TASK GOAL: Read the lines of the data below and retrieve those with "done".

══ RECORDS TO PROCESS

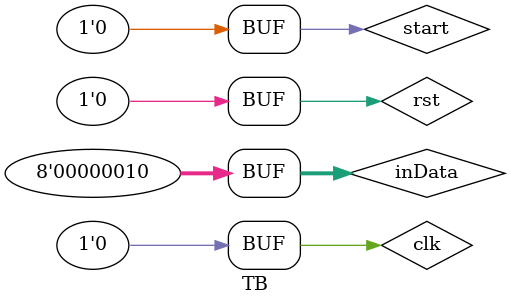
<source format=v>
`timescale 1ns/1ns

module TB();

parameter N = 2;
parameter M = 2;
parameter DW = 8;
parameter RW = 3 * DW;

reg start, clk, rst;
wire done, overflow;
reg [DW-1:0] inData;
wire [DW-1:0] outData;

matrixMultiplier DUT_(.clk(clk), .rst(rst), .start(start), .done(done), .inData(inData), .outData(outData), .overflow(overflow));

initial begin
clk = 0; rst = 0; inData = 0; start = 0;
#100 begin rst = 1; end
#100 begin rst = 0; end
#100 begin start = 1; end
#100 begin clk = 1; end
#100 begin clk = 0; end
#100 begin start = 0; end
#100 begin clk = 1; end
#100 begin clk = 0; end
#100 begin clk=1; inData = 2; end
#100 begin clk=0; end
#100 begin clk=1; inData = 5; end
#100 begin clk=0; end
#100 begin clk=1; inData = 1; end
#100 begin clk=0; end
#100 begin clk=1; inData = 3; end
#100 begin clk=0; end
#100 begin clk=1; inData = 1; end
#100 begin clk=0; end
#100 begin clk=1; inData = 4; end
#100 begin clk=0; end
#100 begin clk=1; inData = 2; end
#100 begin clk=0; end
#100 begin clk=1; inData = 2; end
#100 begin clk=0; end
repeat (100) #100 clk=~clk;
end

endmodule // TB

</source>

════
══ RECORDS TO PROCESS

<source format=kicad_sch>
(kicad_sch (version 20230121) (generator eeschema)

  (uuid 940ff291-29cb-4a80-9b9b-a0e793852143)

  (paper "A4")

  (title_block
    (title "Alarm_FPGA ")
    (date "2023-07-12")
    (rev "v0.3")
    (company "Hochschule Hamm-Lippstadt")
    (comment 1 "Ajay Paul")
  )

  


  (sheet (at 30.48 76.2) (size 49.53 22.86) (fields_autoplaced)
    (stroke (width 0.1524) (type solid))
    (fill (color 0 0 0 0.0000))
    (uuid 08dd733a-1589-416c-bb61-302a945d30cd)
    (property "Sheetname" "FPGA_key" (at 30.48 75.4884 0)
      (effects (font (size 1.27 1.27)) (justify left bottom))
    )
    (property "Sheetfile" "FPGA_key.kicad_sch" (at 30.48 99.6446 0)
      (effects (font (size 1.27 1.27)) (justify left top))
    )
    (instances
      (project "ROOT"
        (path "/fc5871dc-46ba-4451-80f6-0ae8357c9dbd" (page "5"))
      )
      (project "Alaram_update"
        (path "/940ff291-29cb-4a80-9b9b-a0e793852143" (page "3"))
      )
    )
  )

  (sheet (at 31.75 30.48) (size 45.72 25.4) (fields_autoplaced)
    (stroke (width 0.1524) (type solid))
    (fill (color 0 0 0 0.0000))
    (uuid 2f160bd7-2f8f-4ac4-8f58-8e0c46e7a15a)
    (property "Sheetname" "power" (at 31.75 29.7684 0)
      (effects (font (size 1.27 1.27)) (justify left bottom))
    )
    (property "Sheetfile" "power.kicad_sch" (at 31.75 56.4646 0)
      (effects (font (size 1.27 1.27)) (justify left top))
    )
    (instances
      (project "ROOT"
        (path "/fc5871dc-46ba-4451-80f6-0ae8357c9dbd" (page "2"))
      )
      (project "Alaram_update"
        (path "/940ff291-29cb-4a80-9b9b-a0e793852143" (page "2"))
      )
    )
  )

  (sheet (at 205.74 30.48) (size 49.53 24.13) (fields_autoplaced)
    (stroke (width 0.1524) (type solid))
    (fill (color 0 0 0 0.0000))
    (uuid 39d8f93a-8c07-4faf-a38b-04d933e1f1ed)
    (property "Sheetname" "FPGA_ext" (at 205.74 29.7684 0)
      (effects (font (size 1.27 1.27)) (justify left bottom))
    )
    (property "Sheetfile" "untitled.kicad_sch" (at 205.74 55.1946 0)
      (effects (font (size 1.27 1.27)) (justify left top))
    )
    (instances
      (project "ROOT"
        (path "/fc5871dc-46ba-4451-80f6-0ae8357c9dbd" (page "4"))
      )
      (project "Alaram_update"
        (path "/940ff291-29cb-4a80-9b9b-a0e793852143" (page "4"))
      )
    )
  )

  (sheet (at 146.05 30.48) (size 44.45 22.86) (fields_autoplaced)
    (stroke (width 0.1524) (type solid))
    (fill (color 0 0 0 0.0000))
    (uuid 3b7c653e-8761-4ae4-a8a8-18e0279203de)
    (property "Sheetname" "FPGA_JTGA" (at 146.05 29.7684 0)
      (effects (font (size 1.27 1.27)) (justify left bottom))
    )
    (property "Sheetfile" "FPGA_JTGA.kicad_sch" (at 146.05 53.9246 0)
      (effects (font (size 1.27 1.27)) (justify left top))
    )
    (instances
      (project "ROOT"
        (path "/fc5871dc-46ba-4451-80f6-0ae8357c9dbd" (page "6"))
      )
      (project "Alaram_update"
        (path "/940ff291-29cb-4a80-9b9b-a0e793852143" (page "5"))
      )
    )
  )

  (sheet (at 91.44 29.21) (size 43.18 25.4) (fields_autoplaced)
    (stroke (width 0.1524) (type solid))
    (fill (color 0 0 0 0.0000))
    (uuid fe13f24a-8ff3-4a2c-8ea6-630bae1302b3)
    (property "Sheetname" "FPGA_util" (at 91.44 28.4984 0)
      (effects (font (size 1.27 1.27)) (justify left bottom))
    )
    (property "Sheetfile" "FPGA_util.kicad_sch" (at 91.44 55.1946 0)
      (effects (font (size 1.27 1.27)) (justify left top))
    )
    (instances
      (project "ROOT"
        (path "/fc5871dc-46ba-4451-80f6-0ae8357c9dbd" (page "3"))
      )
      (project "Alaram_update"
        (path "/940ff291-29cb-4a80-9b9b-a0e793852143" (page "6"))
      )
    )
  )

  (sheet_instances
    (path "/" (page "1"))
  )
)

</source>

════

THE COMPLETED TASK:
wire done, overflow;
matrixMultiplier DUT_(.clk(clk), .rst(rst), .start(start), .done(done), .inData(inData), .outData(outData), .overflow(overflow));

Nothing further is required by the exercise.